On April 1, two transactions, four slots apart on the Solana blockchain, created and approved a malicious admin transfer, then executed it. Within minutes, the attacker had full control of Drift’s protocol-level permissions and used it to introduce a fraudulent withdrawal mechanism and drain the vaults.
DPRK Attribution and Laundering
Investigators attributed the attack to UNC4736, a North Korean state-affiliated group also tracked as AppleJeus or Citrine Sleet, based on both on-chain fund flows tracing back to the Radiant Capital attackers and operational overlap with known DPRK-linked personas.
Stolen assets were consolidated and swapped into USDC and SOL, then partially bridged to Ethereum using Circle’s Cross-Chain Transfer Protocol. On Ethereum, portions were converted into ETH while some funds moved through centralized exchanges. On-chain investigator ZachXBT publicly criticized Circle for failing to freeze the stolen USDC despite it crossing during U.S. business hours, contrasting that inaction with Circle’s recent decision to freeze unrelated corporate wallets in a civil case.
If confirmed, the Drift incident would represent the eighteenth DPRK-linked crypto theft Elliptic has tracked in 2026, with over $300 million stolen to date. DPRK-linked actors have stolen over $6.5 billion in cryptoassets in recent years, with proceeds linked to funding North Korea’s weapons programs.

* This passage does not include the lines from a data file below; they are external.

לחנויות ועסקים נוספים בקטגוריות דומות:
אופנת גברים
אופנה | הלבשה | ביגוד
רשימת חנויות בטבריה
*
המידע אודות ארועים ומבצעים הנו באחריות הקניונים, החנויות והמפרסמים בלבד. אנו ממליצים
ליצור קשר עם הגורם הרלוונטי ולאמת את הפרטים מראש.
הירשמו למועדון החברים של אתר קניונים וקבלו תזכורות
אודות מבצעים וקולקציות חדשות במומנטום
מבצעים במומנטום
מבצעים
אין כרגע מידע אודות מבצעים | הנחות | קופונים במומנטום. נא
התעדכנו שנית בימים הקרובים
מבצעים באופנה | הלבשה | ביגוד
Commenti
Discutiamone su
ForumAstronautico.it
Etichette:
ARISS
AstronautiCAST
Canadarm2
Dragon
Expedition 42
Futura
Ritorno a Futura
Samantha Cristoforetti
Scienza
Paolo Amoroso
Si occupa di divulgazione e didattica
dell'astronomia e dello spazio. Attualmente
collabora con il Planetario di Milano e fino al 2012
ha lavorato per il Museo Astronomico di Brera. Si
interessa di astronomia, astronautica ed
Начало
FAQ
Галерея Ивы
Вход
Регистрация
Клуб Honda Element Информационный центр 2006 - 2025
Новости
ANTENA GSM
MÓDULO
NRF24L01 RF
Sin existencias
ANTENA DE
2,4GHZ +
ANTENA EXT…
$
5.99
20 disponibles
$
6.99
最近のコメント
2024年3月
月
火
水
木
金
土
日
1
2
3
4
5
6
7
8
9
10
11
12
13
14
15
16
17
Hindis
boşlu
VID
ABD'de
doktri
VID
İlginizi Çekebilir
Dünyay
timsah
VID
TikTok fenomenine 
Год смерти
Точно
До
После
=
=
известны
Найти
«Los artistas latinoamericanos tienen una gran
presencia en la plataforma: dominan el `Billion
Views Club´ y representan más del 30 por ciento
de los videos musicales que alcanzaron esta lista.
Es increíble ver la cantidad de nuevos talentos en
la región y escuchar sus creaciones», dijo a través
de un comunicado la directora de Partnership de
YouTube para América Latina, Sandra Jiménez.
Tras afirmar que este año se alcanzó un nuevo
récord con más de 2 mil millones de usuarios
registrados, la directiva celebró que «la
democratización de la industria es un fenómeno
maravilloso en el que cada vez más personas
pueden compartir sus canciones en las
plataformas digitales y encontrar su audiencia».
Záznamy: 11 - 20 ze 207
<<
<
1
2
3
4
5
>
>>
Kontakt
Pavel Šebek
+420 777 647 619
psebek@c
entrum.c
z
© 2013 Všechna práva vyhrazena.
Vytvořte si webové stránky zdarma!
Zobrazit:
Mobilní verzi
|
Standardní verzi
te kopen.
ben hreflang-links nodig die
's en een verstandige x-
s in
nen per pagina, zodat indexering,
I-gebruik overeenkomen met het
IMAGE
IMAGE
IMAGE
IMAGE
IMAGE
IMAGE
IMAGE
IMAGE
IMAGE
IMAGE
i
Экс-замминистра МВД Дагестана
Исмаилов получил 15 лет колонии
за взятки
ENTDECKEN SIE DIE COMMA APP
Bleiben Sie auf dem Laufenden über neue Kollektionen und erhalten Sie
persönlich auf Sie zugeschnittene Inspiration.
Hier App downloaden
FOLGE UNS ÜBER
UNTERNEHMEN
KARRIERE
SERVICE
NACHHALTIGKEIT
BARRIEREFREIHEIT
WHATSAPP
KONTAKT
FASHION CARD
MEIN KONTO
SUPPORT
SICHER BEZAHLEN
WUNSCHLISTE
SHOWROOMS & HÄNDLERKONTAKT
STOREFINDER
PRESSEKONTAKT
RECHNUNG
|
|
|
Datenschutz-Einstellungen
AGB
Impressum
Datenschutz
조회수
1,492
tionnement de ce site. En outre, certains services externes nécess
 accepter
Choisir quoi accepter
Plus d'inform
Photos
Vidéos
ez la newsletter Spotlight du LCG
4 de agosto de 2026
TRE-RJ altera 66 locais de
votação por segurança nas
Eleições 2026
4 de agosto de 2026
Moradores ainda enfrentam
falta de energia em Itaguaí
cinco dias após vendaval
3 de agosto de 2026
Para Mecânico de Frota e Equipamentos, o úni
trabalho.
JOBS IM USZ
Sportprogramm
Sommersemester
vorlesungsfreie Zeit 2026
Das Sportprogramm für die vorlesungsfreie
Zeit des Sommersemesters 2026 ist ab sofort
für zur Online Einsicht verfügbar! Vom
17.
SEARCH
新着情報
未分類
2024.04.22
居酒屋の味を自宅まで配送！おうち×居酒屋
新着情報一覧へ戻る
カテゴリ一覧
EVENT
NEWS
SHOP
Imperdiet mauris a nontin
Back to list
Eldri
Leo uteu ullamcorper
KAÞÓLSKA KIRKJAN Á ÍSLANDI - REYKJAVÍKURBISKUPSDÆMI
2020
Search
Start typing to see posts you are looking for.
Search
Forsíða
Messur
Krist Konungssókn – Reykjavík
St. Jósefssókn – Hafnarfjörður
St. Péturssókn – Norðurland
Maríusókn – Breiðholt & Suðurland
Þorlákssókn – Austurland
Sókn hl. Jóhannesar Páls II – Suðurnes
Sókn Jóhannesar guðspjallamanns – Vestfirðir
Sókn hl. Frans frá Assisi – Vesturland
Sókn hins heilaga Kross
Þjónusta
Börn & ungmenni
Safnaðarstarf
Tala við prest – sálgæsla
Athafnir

The Drift exploit did not occur in isolation. It landed on the same day multiple security vendors attributed the Axios npm supply chain attack to North Korean group UNC1069 — a simultaneous two-front operation against the software development ecosystem and the crypto finance layer that funds Pyongyang’s strategic programs.
Read: North Korea’s Lazarus Group Behind the Axios npm Supply Chain Attack
Drift has frozen all protocol functions, removed the compromised wallet from the multisig, and is coordinating with security firms, exchanges, bridges, and law enforcement to trace and recover stolen assets. A detailed postmortem is expected. The DRIFT token fell more than 20% following news of the exploit.